Standing wave thermoacoustic piezoelectric refrigerator 100
includes a housing 102. Housing 102 includes a compressible fluid
104. Compressible fluid 104 is one of air and a helium gas. It may
be apparent to a person skilled in the art that any other gases may
be used as a compressible fluid in housing 102. Further, housing
102 includes a first portion 106 and a second portion 108. A
configuration of first portion 106 of housing 102 may be one of a
straight configuration and an optimally shaped configuration. In an
embodiment, first portion 106 may be optimally shaped to have a
tapered configuration. Similarly, a configuration of second portion
108 of housing 102 may be one of a straight configuration and an
optimally shaped configuration.
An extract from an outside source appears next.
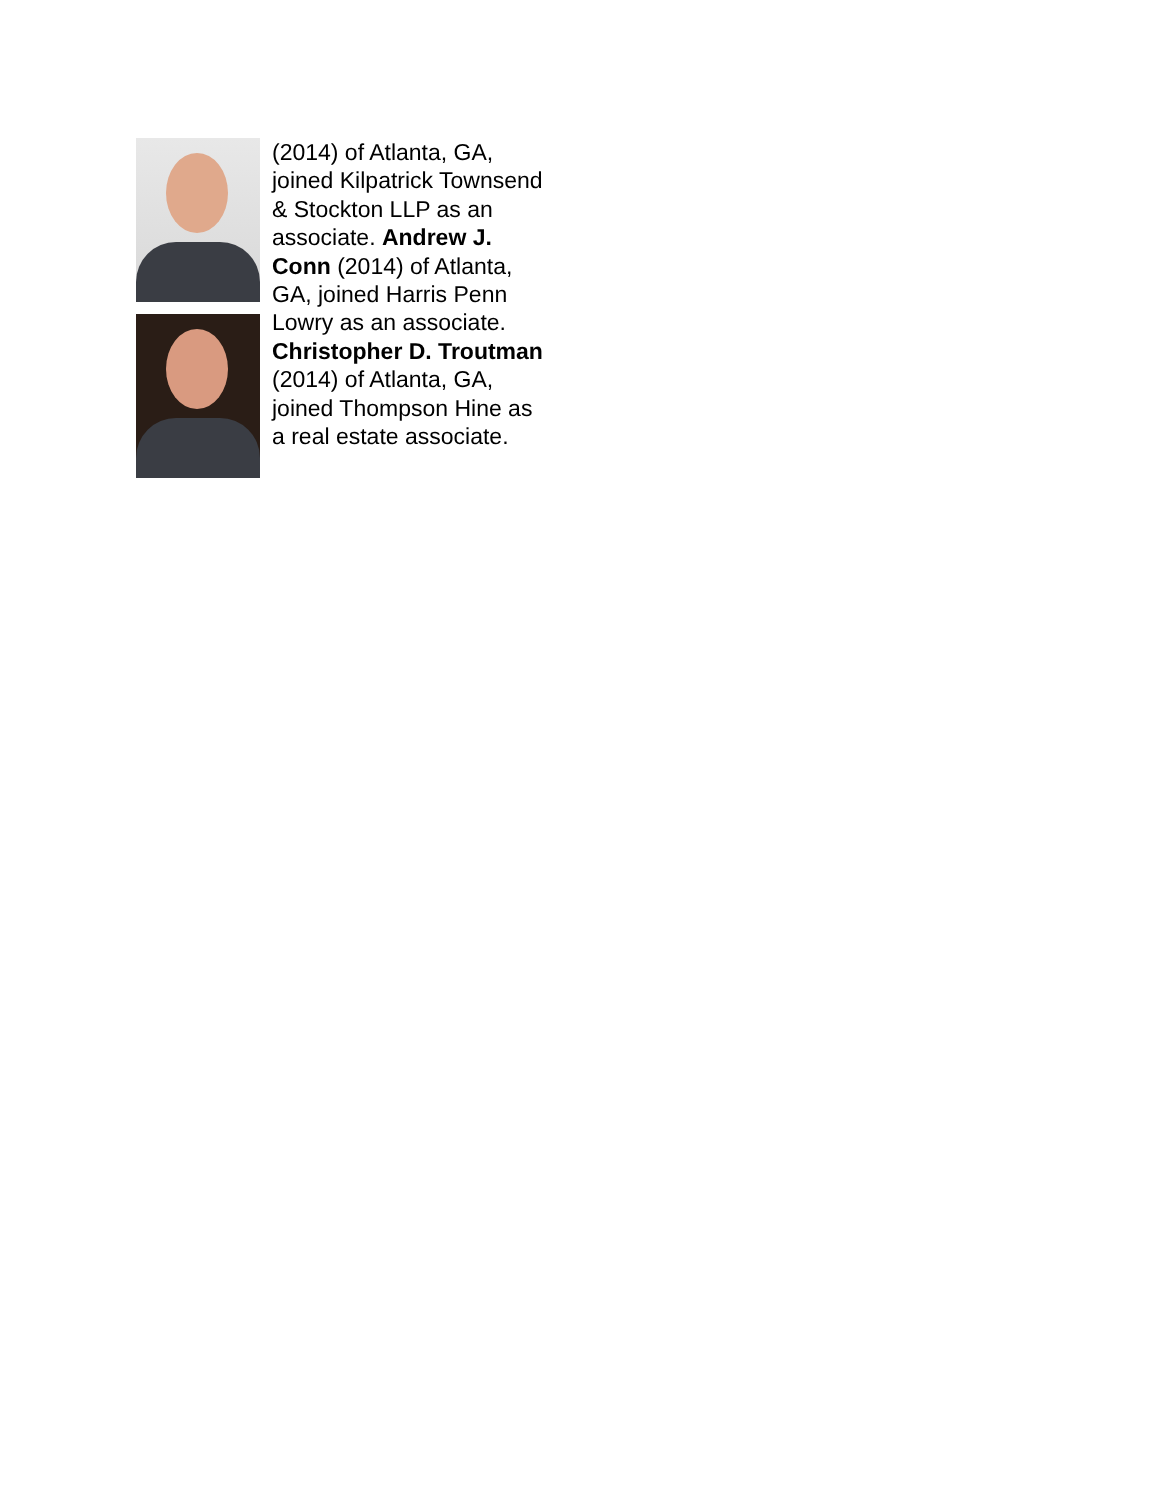(2014) of Atlanta, GA, joined Kilpatrick Townsend & Stockton LLP as an associate. Andrew J. Conn (2014) of Atlanta, GA, joined Harris Penn Lowry as an associate. Christopher D. Troutman (2014) of Atlanta, GA, joined Thompson Hine as a real estate associate.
In an embodiment, second portion
108 may be optimally shaped to have a tapered configuration.
[0018] Additionally, a cross-sectional shape associated with one or
more of first portion 106 and second portion 108 may be one of a
circle, a square, a rectangle, and a polygon. For example, in a
scenario, first portion 106 may have a tapered configuration with a
circular cross section and second portion 108 may have a tapered
configuration with a circular cross section. Alternatively, first
portion 106 and second portion 108 may have a different
configuration and cross-sectional shape. For example, first portion
106 may have a straight configuration and a rectangular
cross-sectional shape, and second portion 108 may have a tapered
configuration and a circular cross-sectional shape.
[0019] Standing wave thermoacoustic piezoelectric refrigerator 100
may further include a porous stack 112. Porous stack 112 may
include one or more of, but are not limited to, metal foils, a
metal mesh, a sheet of a foamed metal, and a sheet of filter paper.
Porous stack 112 is positioned between a hot heat exchanger 114 and
a cold heat exchanger 116 within housing 102. For example, porous
stack 112 may be configured such that hot heat exchanger 114 is
positioned near one end of porous stack 112 and cold heat exchanger
116 is positioned near another end of porous stack 112 opposite to
the end of porous stack 112 where hot heat exchanger 114 is
positioned. Hot heat exchanger 114 is configured within second
portion 106. In an embodiment, hot heat exchanger 114 may be at an
ambient temperature. Cold heat exchanger 116 is configured within
first portion 108. Hot heat exchanger 114 and cold heat exchanger
116 facilitates in creation of a temperature gradient between first
portion 106 and second portion 108 within housing 102.
[0020] Further, standing wave thermoacoustic piezoelectric
refrigerator 100 includes a piezoelectric bimorph 118 at an end of
first portion 106. Piezoelectric bimorph 118 is configured at an
end of first portion 106 opposite to an end of first portion 106
where porous stack 112 is configured. Piezoelectric bimorph 118
oscillates upon receiving energy from an external energy source.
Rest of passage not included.